BMW’s iDrive system has been updated with attractive new graphics and a clear, easily navigated menu system. This might well be the best and most user-friendly automotive infotainment system there is and the click/scroll wheel on the transmission tunnel is much simpler to use when on the move compared with a a touchscreen.
The M3’s cabin is mostly very good and, in this test car’s specification (with carbon-fibre cabin trim and two-tone leather), there’s just enough to let you know you’re not riding in any old 3 Series. The seating position is just about perfect, too, although the Competition-specific seats don’t offer any lumbar support, which can be a pain on longer journeys.
What makes us so sure BMW has gone to work on the 2018 car’s chassis? Quite simply, the latest M3 Competition is the best F80 so far - and not by a small margin. Whereas the very early cars were so lacking in body control that they could be downright intimidating to drive on a country road, and later models were a little better but still somewhat unpredictable, this latest version is altogether more cohesive – more so even than pre-facelift M3 Competitions.
There’s some tension in the low-speed ride quality, but that settles really well at motorway speeds so the car doesn’t feel busy or fidgety. And in Comfort mode, in particular, the M3 Competition feels beautifully damped on a lumpy B-road, absorbing bumps and dropping into compressions without skipping off course or wallowing lazily. Body control has gone through the roof compared with the very first F80 M3s, which simply means this car works with, rather than against, you.

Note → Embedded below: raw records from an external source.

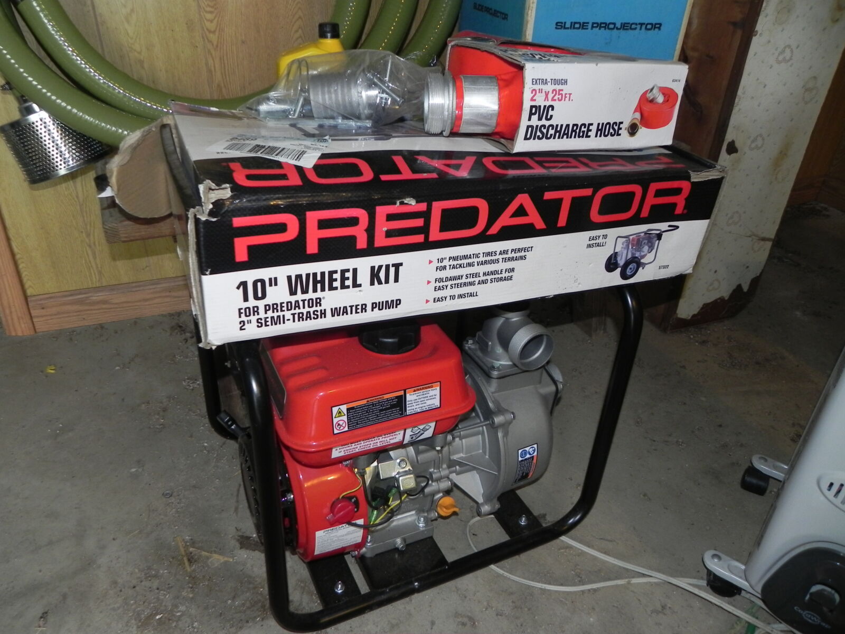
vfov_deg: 53.1
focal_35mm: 26
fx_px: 635
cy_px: 317
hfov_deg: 67.3
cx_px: 422
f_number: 2.8
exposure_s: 1/30
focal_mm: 4.6
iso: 200
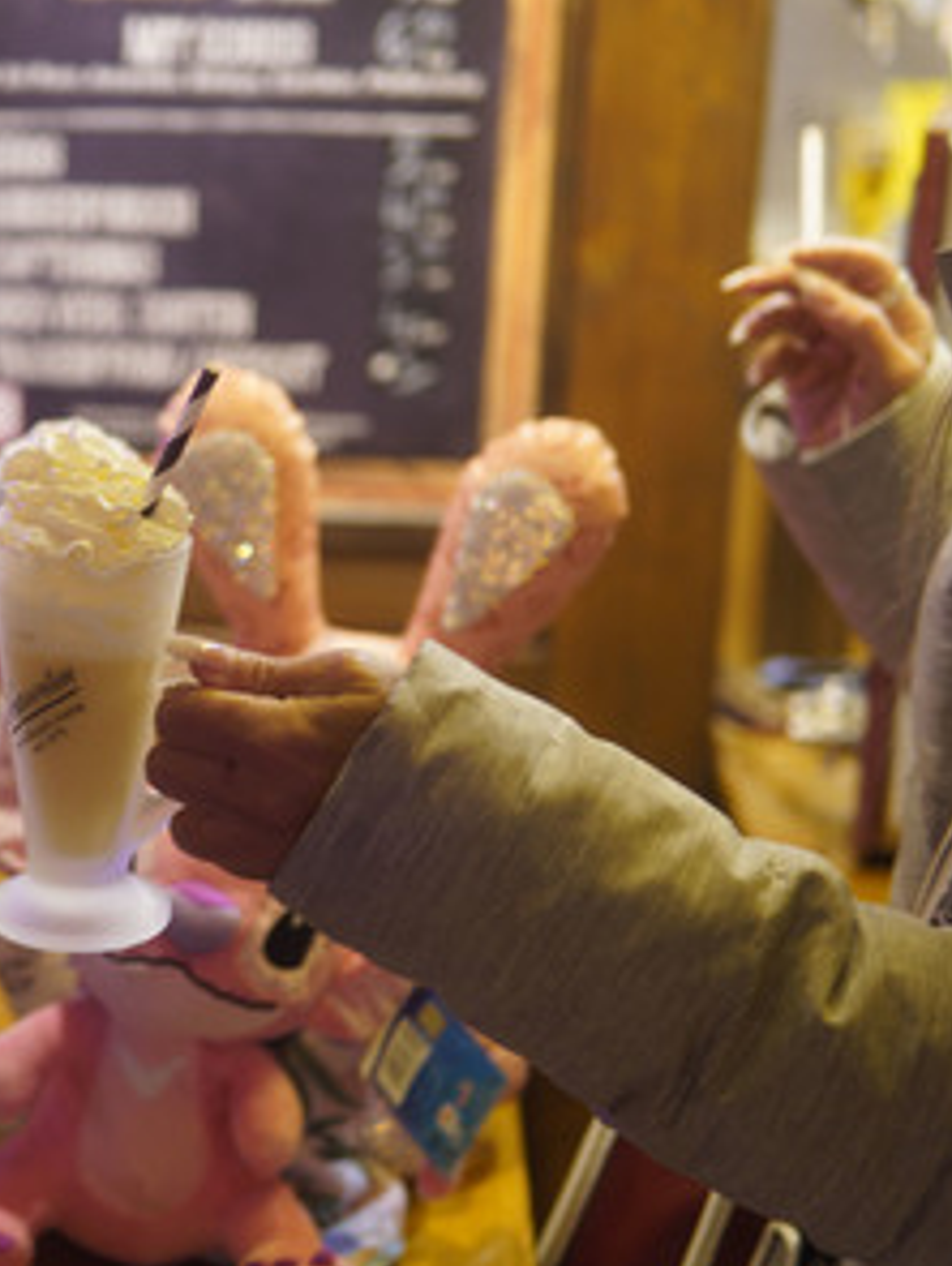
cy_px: 635
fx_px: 2415
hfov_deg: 21.6
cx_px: 41
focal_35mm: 66
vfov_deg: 29.4
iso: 125
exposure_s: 1/20
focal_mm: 30
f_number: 1.6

Simply, it’s much less intimidating to drive.
The F80 has always been short on traction, more so even than more powerful rivals such as the Mercedes-AMG C63 S. This latest version is no exception; those rear wheels will still light up very suddenly as the twin-turbo straight-six dumps great lumps of torque upon them.
Another area where this car feels very different to previous models is the M Dynamic Mode, the halfway-house setting for the stability control. It previously gave you enough freedom to have some rather alarming moments, particularly in the wet. Now, though, it’s much less lenient. BMW has responded to criticism of those early cars being such a handful.
With the systems off, the car is as playful as it has ever been, though, and if you’re confident with the throttle it will slide around like the best of them. It can feel quite snatchy as it breaks away, however, whereas other sports saloons, notably the Alfa Romeo Giulia Quadrifoglio, are much more languid and progressive right at the limit.
The drivetrain is unchanged, which means the engine still develops 444bhp – 19bhp more than the base car – and the standard transmission is a six-speed manual. Just about all M3 buyers specify the very rapid seven-speed DCT gearbox, though. The engine is still short on character and the soundtrack is bland, but there’s no doubting the throttle response or sheer performance.